→ **PROMPT**: Among the lines of the material, copy those that hold the string "brown".

→ **SUPPLIED DATA**:

%%

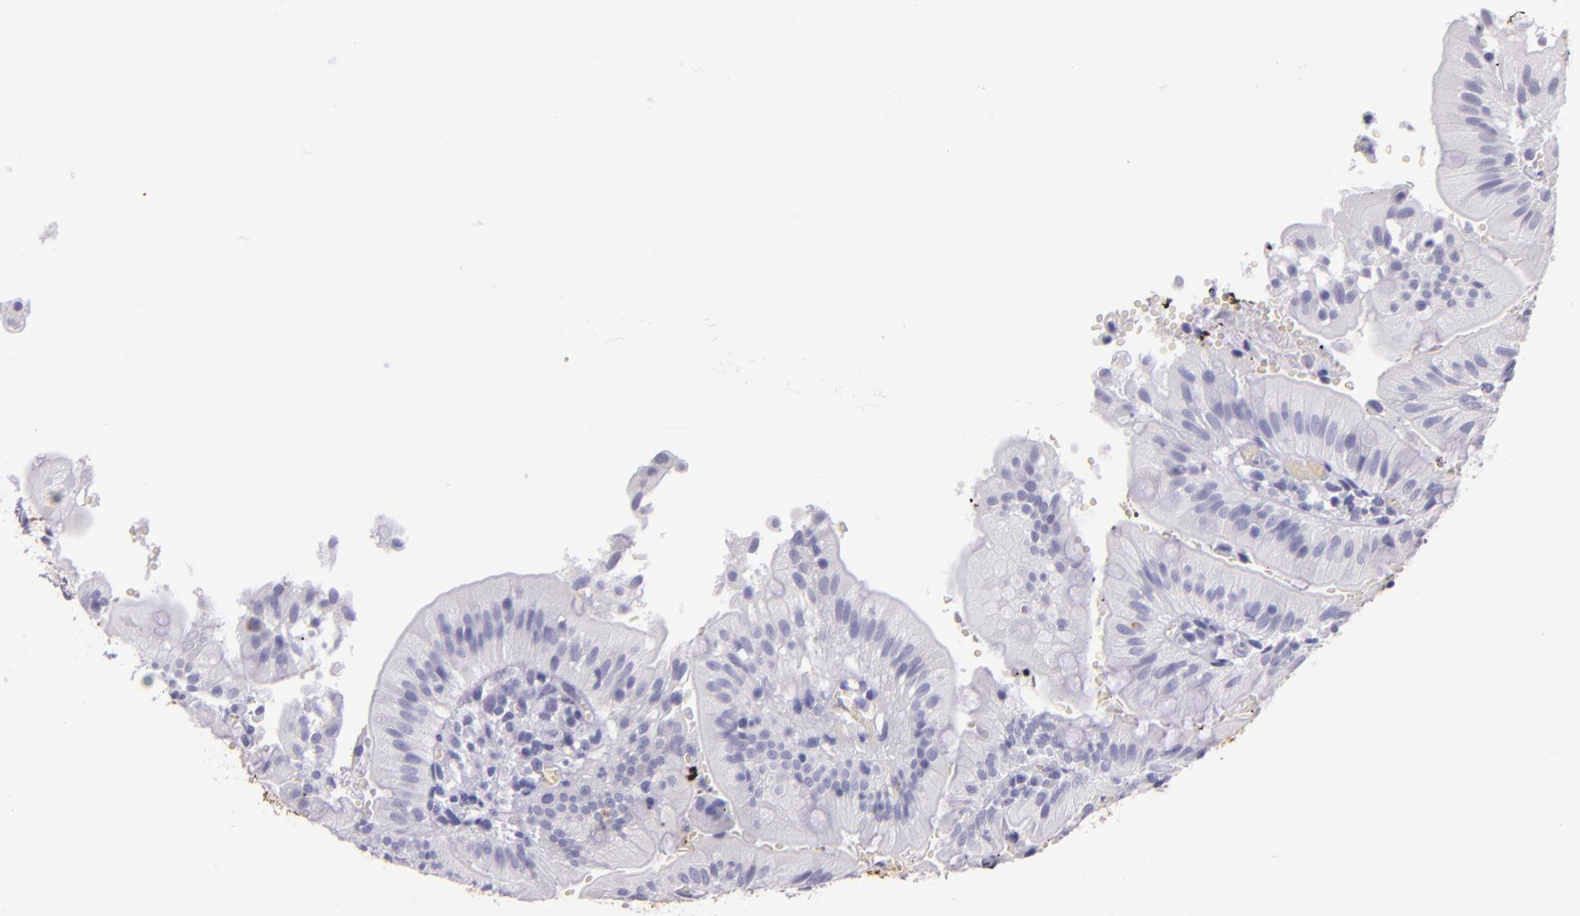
{"staining": {"intensity": "negative", "quantity": "none", "location": "none"}, "tissue": "small intestine", "cell_type": "Glandular cells", "image_type": "normal", "snomed": [{"axis": "morphology", "description": "Normal tissue, NOS"}, {"axis": "topography", "description": "Small intestine"}], "caption": "Immunohistochemical staining of unremarkable human small intestine shows no significant staining in glandular cells. The staining is performed using DAB (3,3'-diaminobenzidine) brown chromogen with nuclei counter-stained in using hematoxylin.", "gene": "MUC5AC", "patient": {"sex": "male", "age": 71}}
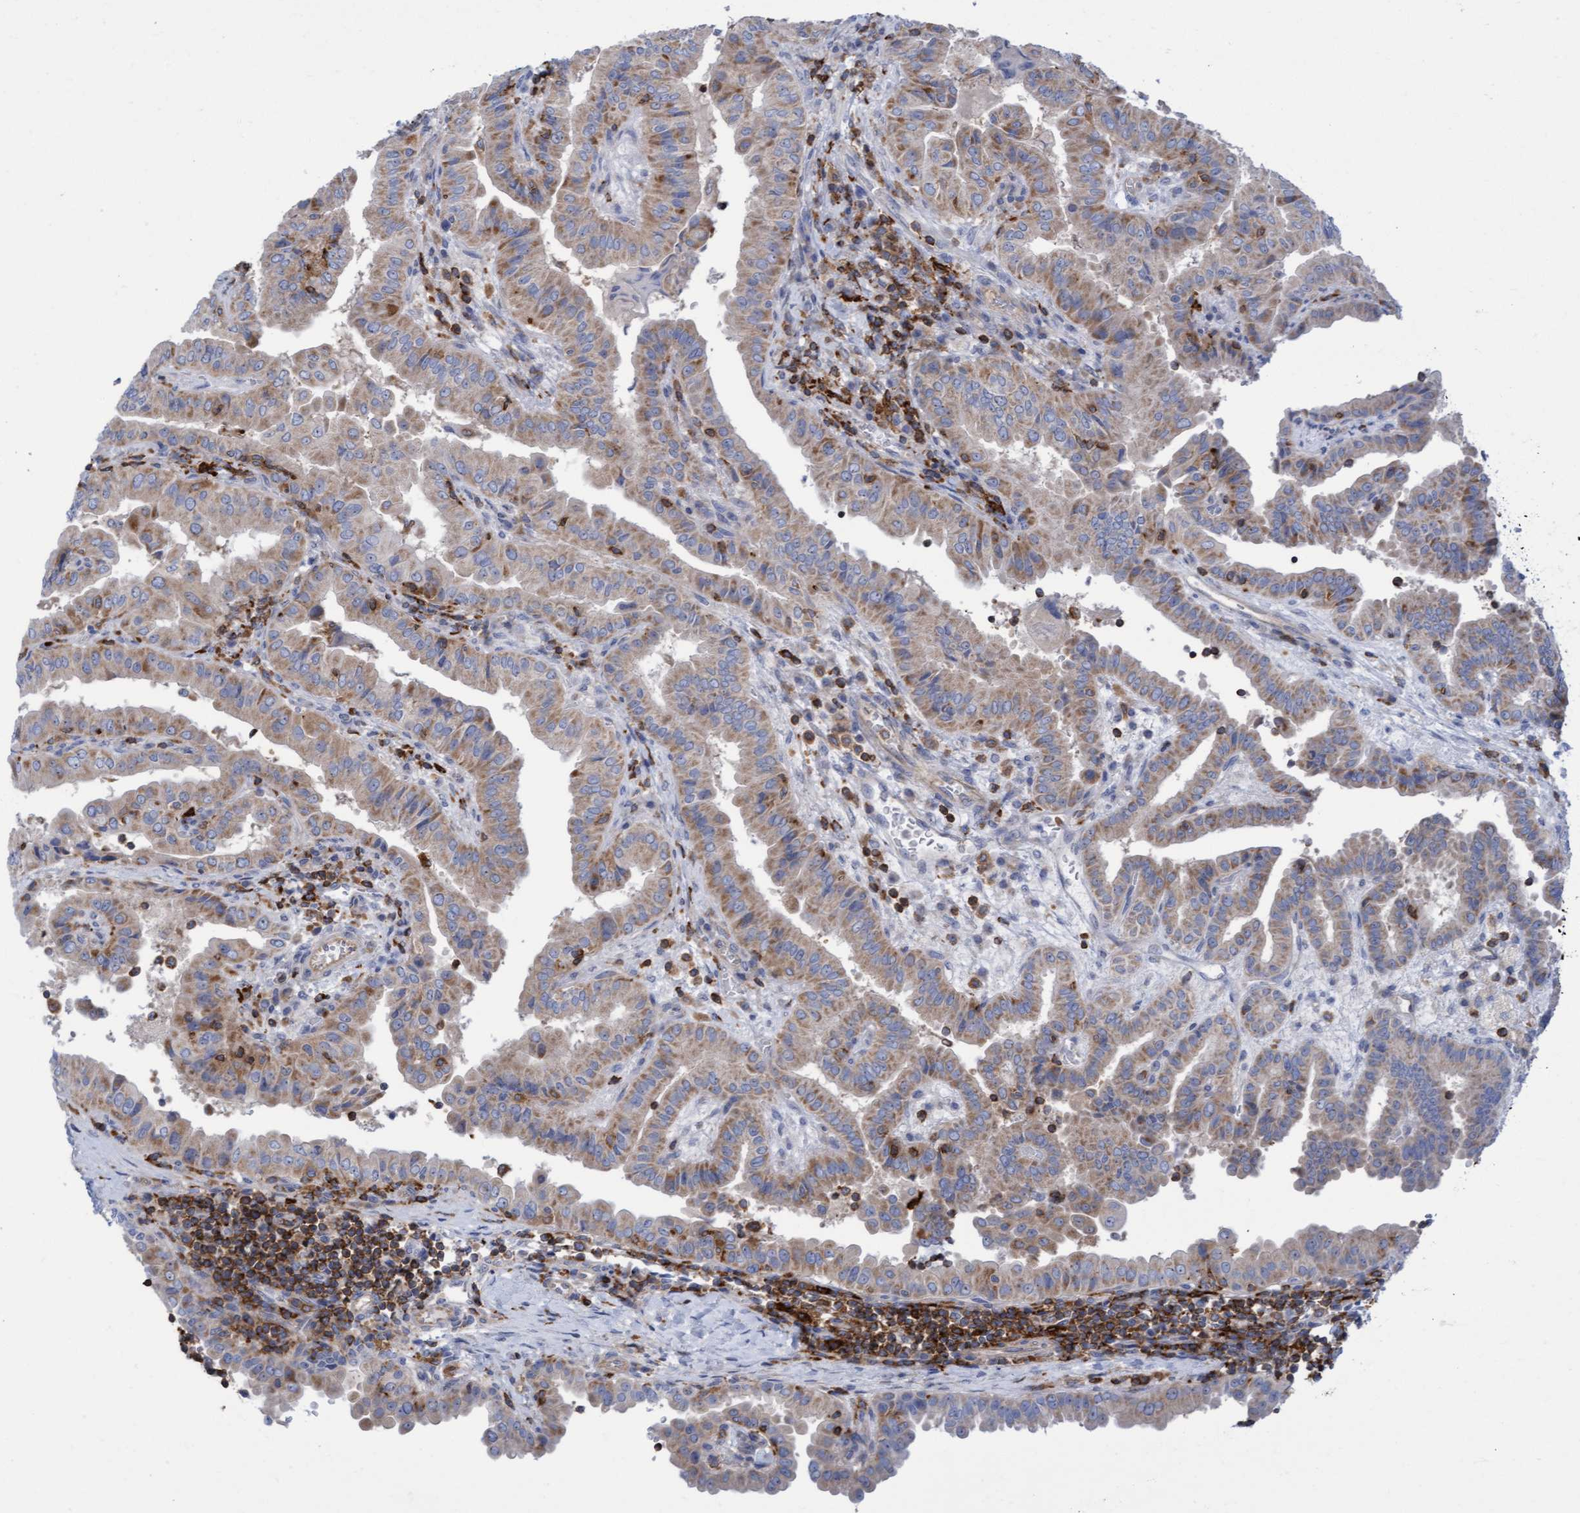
{"staining": {"intensity": "weak", "quantity": ">75%", "location": "cytoplasmic/membranous"}, "tissue": "thyroid cancer", "cell_type": "Tumor cells", "image_type": "cancer", "snomed": [{"axis": "morphology", "description": "Papillary adenocarcinoma, NOS"}, {"axis": "topography", "description": "Thyroid gland"}], "caption": "Immunohistochemical staining of thyroid cancer (papillary adenocarcinoma) exhibits weak cytoplasmic/membranous protein staining in about >75% of tumor cells.", "gene": "FNBP1", "patient": {"sex": "male", "age": 33}}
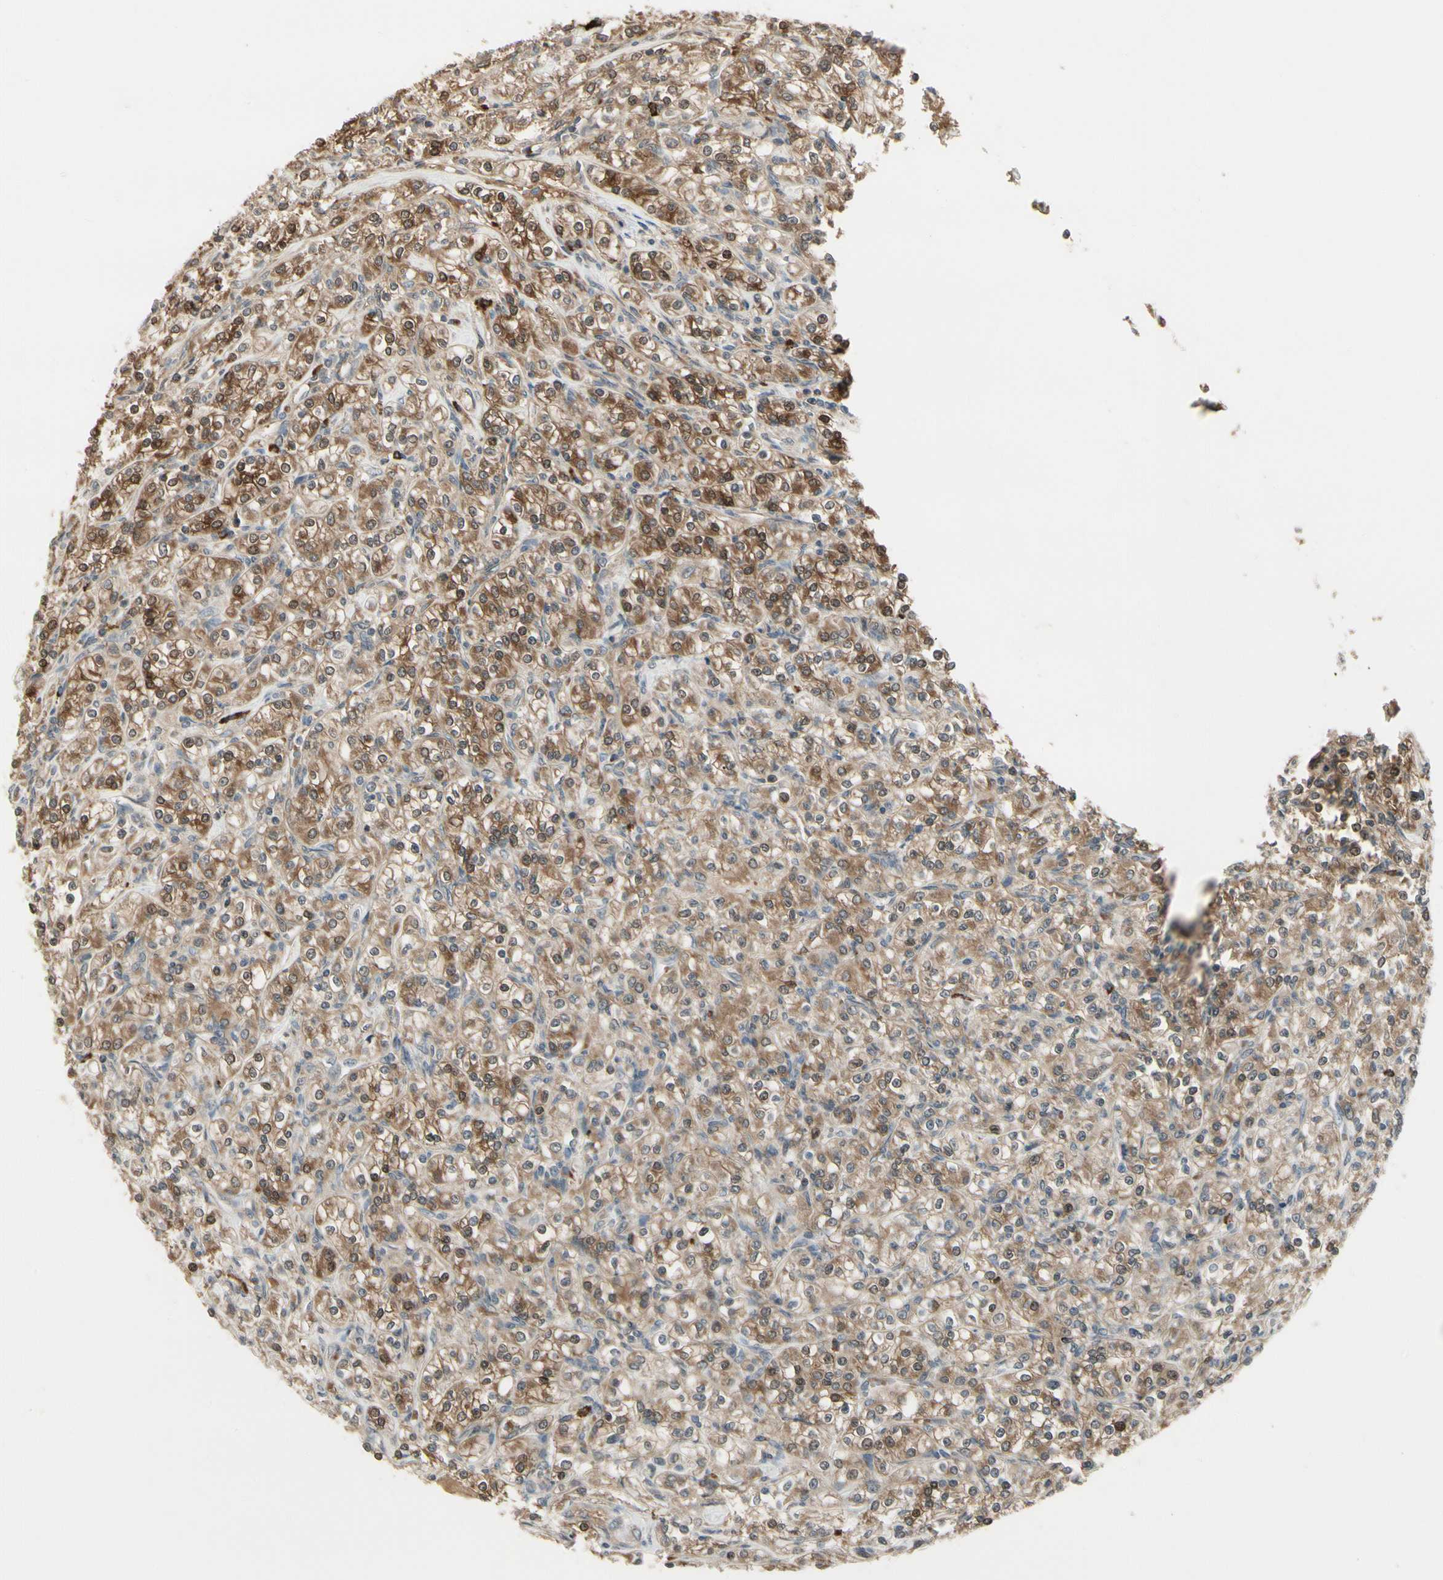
{"staining": {"intensity": "moderate", "quantity": ">75%", "location": "cytoplasmic/membranous,nuclear"}, "tissue": "renal cancer", "cell_type": "Tumor cells", "image_type": "cancer", "snomed": [{"axis": "morphology", "description": "Adenocarcinoma, NOS"}, {"axis": "topography", "description": "Kidney"}], "caption": "A medium amount of moderate cytoplasmic/membranous and nuclear expression is seen in approximately >75% of tumor cells in renal adenocarcinoma tissue. Using DAB (3,3'-diaminobenzidine) (brown) and hematoxylin (blue) stains, captured at high magnification using brightfield microscopy.", "gene": "EVC", "patient": {"sex": "male", "age": 77}}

%%

→ **RESULT BELOW**:
{"staining": {"intensity": "negative", "quantity": "none", "location": "none"}, "tissue": "small intestine", "cell_type": "Glandular cells", "image_type": "normal", "snomed": [{"axis": "morphology", "description": "Normal tissue, NOS"}, {"axis": "topography", "description": "Small intestine"}], "caption": "Immunohistochemical staining of unremarkable human small intestine shows no significant staining in glandular cells. The staining is performed using DAB (3,3'-diaminobenzidine) brown chromogen with nuclei counter-stained in using hematoxylin.", "gene": "MUC5AC", "patient": {"sex": "male", "age": 71}}
{"staining": {"intensity": "moderate", "quantity": ">75%", "location": "cytoplasmic/membranous,nuclear"}, "tissue": "renal cancer", "cell_type": "Tumor cells", "image_type": "cancer", "snomed": [{"axis": "morphology", "description": "Adenocarcinoma, NOS"}, {"axis": "topography", "description": "Kidney"}], "caption": "A medium amount of moderate cytoplasmic/membranous and nuclear expression is seen in approximately >75% of tumor cells in renal adenocarcinoma tissue. Using DAB (3,3'-diaminobenzidine) (brown) and hematoxylin (blue) stains, captured at high magnification using brightfield microscopy.", "gene": "EVC", "patient": {"sex": "male", "age": 77}}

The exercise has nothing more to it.